Columna publicada el 03.07.18 en El Líbero.

Según se ha informado, el Gobierno pareciera encontrarse ante una situación compleja —un “zapato chino”— producto de la redacción del nuevo reglamento que norma la objeción de conciencia institucional. Recordemos que hace unos meses la Contraloría General de la República representó (declaró que no fue hecho conforme a derecho) el protocolo que dictó el Ministerio de Salud sobre el mismo asunto.

Las razones que invocó la Contraloría fueron dos. Primero, un aspecto formal: que el instrumento jurídico no podría ser un protocolo. El segundo fue un factor de fondo. Sostuvo que aquellas instituciones que reciban recursos estatales no pueden objetar conciencia porque cumplirían una “función pública”, y esa función implicaría “sustituir” a un organismo estatal. Al sustituirlo, entonces, debería regirse por las mismas reglas (y, por lo tanto, tendría el deber de hacer abortos si se lo piden). Como he argumentado en este medio y en otro, en conjunto con Claudio Alvarado, la decisión de la Contraloría sobre el segundo aspecto es una decisión eminentemente política. ¿Por qué es esto un problema? Porque su función no es emitir dictámenes políticos (ese tipo de decisiones las toma el Congreso y el Ejecutivo), sino solamente de mera legalidad. Es decir, debe determinar si el acto emitido por el órgano del Estado en cuestión fue realizado conforme a la ley (si actuó dentro de sus atribuciones, conforme a los procedimientos que la ley contempla para hacerlo, etc.). Son asuntos formales, no de fondo; y la decisión política ya estaba tomada: esa era la finalidad del protocolo objetado.

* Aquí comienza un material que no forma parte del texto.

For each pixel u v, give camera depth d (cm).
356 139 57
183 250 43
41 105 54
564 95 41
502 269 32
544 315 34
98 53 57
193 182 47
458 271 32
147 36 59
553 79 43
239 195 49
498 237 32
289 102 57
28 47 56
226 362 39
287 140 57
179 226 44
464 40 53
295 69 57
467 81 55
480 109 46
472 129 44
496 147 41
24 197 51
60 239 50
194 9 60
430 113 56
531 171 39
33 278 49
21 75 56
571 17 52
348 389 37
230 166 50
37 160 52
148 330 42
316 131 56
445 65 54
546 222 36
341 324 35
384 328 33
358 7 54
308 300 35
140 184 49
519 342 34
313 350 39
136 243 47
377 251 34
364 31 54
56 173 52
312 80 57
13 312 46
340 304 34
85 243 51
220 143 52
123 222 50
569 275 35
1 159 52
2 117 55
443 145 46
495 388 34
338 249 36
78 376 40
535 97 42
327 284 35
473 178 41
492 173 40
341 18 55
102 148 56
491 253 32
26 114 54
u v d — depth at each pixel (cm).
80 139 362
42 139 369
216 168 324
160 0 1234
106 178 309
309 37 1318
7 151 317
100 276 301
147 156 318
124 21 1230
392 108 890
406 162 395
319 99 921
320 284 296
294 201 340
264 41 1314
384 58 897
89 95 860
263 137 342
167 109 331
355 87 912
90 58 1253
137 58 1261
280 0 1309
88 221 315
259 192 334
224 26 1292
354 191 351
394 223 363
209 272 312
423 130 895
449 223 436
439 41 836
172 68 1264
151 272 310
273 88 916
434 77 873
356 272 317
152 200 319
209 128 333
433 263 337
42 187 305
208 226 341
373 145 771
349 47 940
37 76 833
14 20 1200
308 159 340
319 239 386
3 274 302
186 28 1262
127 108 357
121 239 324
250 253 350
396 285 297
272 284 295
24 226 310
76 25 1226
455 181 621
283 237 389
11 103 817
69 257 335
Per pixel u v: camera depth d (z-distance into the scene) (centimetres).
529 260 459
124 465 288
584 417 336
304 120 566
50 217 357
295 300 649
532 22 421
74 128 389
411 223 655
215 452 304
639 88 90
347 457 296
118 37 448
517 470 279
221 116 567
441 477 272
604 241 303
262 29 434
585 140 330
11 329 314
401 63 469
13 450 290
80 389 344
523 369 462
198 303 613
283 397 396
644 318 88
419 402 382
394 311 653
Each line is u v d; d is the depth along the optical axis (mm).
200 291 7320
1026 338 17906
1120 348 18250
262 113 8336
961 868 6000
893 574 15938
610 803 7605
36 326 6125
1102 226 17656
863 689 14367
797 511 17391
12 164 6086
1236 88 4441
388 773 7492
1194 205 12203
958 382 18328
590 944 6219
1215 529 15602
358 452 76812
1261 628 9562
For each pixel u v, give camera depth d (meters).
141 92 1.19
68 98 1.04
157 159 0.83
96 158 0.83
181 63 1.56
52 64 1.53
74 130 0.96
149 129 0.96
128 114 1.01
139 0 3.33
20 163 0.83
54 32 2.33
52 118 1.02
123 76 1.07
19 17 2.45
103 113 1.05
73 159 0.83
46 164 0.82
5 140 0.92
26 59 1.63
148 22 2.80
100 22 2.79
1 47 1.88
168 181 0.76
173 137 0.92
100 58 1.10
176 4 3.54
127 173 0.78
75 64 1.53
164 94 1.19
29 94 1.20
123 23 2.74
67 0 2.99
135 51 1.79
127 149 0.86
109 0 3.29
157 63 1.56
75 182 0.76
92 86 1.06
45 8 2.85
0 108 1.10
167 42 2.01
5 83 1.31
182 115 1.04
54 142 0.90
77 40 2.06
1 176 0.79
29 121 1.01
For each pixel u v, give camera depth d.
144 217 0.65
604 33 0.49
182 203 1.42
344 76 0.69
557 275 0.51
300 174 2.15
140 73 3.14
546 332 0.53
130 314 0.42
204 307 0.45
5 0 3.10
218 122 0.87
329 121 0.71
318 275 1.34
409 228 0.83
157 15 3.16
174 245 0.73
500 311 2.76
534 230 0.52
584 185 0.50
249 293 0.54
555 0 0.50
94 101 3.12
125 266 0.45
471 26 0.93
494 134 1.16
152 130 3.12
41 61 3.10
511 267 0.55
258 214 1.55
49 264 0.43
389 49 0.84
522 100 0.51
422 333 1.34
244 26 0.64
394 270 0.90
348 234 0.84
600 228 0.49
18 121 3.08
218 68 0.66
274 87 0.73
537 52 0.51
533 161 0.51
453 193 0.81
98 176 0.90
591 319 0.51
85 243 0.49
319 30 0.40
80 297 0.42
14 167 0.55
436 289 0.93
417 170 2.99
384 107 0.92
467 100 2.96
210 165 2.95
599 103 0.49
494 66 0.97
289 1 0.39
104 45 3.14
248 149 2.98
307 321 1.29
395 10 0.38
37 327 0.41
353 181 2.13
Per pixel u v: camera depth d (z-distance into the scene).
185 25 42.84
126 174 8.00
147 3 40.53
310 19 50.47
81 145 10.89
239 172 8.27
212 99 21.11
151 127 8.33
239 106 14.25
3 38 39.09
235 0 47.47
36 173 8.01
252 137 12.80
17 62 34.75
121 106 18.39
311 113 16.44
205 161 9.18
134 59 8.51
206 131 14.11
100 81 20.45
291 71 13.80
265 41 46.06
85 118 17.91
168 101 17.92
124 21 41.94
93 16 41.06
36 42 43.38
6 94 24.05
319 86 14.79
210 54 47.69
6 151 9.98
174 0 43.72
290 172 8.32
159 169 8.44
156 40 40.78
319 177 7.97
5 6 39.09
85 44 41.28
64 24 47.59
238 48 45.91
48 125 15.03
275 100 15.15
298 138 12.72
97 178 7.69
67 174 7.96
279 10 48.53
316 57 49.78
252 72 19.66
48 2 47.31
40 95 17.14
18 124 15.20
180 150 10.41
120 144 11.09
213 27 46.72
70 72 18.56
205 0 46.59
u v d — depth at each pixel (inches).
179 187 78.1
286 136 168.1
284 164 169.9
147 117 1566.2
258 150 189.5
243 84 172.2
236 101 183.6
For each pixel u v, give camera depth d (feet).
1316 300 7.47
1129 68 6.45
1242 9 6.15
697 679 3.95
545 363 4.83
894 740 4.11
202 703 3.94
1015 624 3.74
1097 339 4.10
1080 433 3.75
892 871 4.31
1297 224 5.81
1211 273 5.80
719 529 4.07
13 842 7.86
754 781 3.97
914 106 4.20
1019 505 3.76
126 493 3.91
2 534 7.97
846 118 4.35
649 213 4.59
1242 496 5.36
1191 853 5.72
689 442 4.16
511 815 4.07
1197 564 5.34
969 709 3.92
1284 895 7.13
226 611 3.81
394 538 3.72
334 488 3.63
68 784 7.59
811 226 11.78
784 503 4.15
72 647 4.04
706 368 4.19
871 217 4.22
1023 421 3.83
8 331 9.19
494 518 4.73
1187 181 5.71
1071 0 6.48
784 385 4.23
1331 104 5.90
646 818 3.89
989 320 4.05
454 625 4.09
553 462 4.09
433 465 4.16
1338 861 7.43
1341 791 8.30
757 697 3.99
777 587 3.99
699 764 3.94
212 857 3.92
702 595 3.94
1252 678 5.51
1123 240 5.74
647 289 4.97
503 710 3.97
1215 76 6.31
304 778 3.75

Sin embargo, al definir que una “función pública” implica que la sociedad civil —cuya naturaleza es evidentemente muy diferente a la del Estado— debe regirse por el mismo tipo de razonamiento que el Estado, la Contraloría está tomando una decisión sobre el sentido de lo público. La discusión sobre este asunto, no lo olvidemos, ha estado al centro del debate nacional de los últimos años y está lejos de ser una cuestión pacífica, donde encontramos desde las posiciones más estatistas hasta las más libertarias, pasando por ideas más simpatizantes con la estatización (como el “régimen de lo público”) y otras por la vitalidad de la sociedad civil (subsidiariedad). Una decisión de este tipo no es una decisión jurídica. Ni siquiera es que la exceda: es diferente, pues el razonamiento político y el jurídico corren en planos distintos. Adicionalmente, la Contraloría es poco consistente porque mientras afirma que las asociaciones civiles deben regirse por reglas estatales, sostiene (¡en el mismo dictamen!) que esto no aplica al régimen de los trabajadores. ¿Por qué distingue entre el régimen laboral y el de la libertad de asociación? En los pocos párrafos en que sus abogados despachan el asunto no existe justificación sobre eso.

Frente a esto, el Gobierno parece encontrarse ante un dilema: si reglamenta lo mismo que antes, corre el riesgo de que la Contraloría lo represente de nuevo. No obstante, el dilema es aparente, no real. Jurídicamente, como hemos visto, la decisión de la Controlaría es incorrecta (para usar un término benevolente). Quizás el problema del Gobierno sea de señales políticas, pero aquí no hay por dónde perderse. En la objeción de conciencia institucional se juega un elemento central en la vitalidad de la sociedad civil y un Estado subsidiario en forma. Hay pocas ideas más importantes éstas. Si la Contraloría vuelve a cometer el error de representar el reglamento, la Constitución le permite al Presidente insistir ante el Tribunal Constitucional (TC). Aquí tiene todas las de ganar, y hay dos razones que permiten pensar que recurrir al TC en este caso es una decisión prudente.

La primera es que lo que se debe pedir al TC es que simplemente declare que la Contraloría se excedió en sus atribuciones al dictaminar sobre el sentido de lo público: es incompetente para hacerlo. Así, el TC se encuentra ante la oportunidad de tomar una decisión muy formal, que ni los que lo llaman “tercera cámara” podrían objetar. La segunda razón es que la promoción de sociedad civil dinámica es tanto real como simbólicamente clave. En este sentido, si hay algún capital político que arriesgar recurriendo al TC, este es el mejor ejemplo.